Косё процедил сквозь зубы угрозу и сжал кулаки:
— Обманула меня, на хоро при всех посмешище из меня сделала… — он повернулся и пошел через двор к крыльцу, шаги его заглохли в шорохе опавших листьев.
* * *
Прошла вся осень, Косё прятался и от товарищей, и от девушек, — все только издеваются над ним. Наступила зима. Заходили по селу сваты, стали играть свадьбы, вслед за другими пошла под венец и Неда… пастуха видели лишь поднявшиеся спозаранку причетник и церковный староста: еще затемно уехал он на санях за дровами. А в Иванов день, в церкви, мать его плакалась женщинам, что он как вернулся из леса, лег вечером и уже не мог подняться.
— То ли его сглазили, то ли еще что, — жаловалась она, — пришел, свалился: и не встает, и ни словечка не говорит…

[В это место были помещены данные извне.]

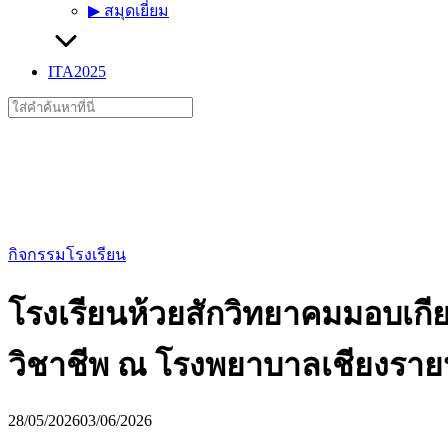
▶︎ สมุดเยี่ยม
ITA2025
Search
for:
กิจกรรมโรงเรียน
โรงเรียนห้วยสักวิทยาคมมอบเกียรต
วิชาชีพ ณ โรงพยาบาลเชียงราย
28/05/2026
03/06/2026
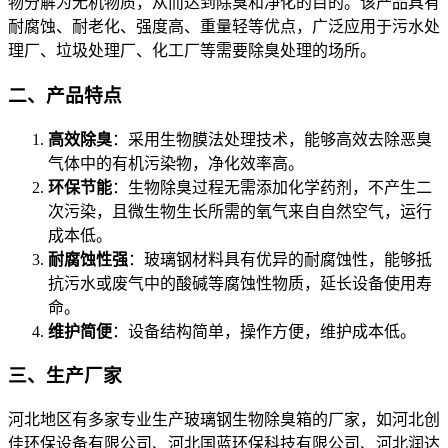
物分解为无机物质，从而达到除臭和净化的目的。该产品具有
耐腐蚀、耐老化、强度高、重量轻等优点，广泛应用于污水处
理厂、垃圾处理厂、化工厂等需要除臭处理的场所。
二、产品特点
高效除臭
：采用生物膜法处理技术，能够高效去除恶臭
气体中的有机污染物，净化效率高。
环保节能
：生物除臭过程无需添加化学药剂，不产生二
次污染，且微生物生长所需的氧气来自自然空气，运行
成本低。
耐腐蚀性强
：玻璃钢材料具有优异的耐腐蚀性，能够抵
抗污水或废气中的酸碱等腐蚀性物质，延长设备使用寿
命。
维护简便
：设备结构简单，操作方便，维护成本低。
三、生产厂家
河北地区有多家专业生产玻璃钢生物除臭箱的厂家，如河北创
佳环保设备有限公司、河北国蓝环保科技有限公司、河北润达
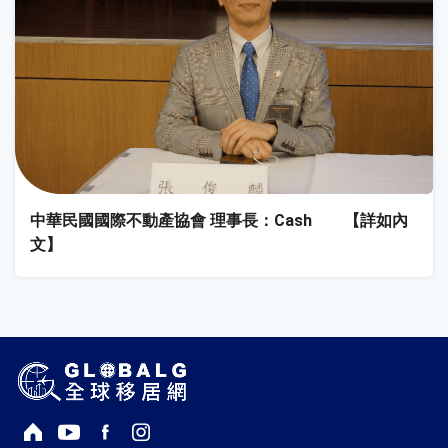
中華民國國際不動產協會 理事長：Cash 【詳如內
文】
回首頁
Youtube頻道
Facebook粉絲專頁
Instagram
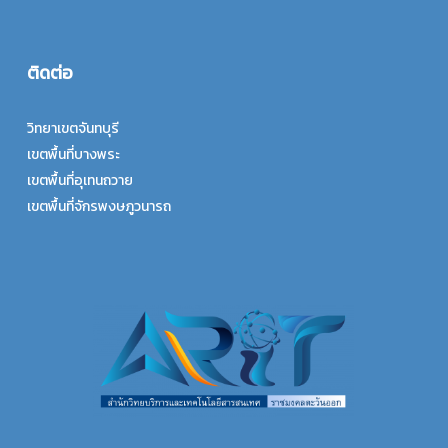
ติดต่อ
วิทยาเขตจันทบุรี
เขตพื้นที่บางพระ
เขตพื้นที่อุเทนถวาย
เขตพื้นที่จักรพงษภูวนารถ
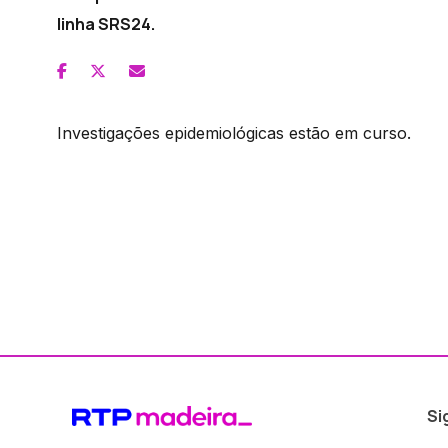
linha SRS24.
Investigações epidemiológicas estão em curso.
Si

— Это змея его испортила, молчи однако, — прервала ее соседка Касырка. — То-то, было, как ни загляну через плетень, он бродит ровно шальной по двору. Точь-в-точь как наша поповна. Навлечет он на село какую беду, пожар или еще что…
— Коли пастух играет в такую пору…
— Его свирель всю осень не давала нам спать… — подхватили другие соседки.
С тех пор Косё все хирел, сох, и никто не мог понять, чем он болеет. Из-за него и курицу не резали в доме, и стирать боялись, чтоб не подстегнуть хворь, а то пуще залютует. В эту зиму и шерсть не чесали, чтобы хворь не раздразнить. Наконец стали ей оставлять в углу еду с зажженной свечой, авось насытится и уберется… Все на него косятся, а ему невмоготу сидеть в четырех стенах — и начал он выглядывать в окно. Но и деревья, и кусты оцепенели в снежной морозной стыни; куда денешься!
Рассветет. День расстелет на потемневших горных склонах свою влажную бурку, — глядишь, свернулся под ней как усталый путник и задремал. И так шли чередой дни, все слякотные, сырые, пока наконец не проглянуло теплое солнышко сквозь туманы. Закапало с крыш, натекли лужи во дворе, заглядывая в них на ходу, поплыли белоснежные облака по прояснившемуся небу. День-другой, и крыши заблестели на припеке, повсюду распахнулись двери и заклеенные бумагой окна. Что-то ожило в Косё, овеяло его дыхание весны, и душа потянулась к солнцу, вверх, как колосок.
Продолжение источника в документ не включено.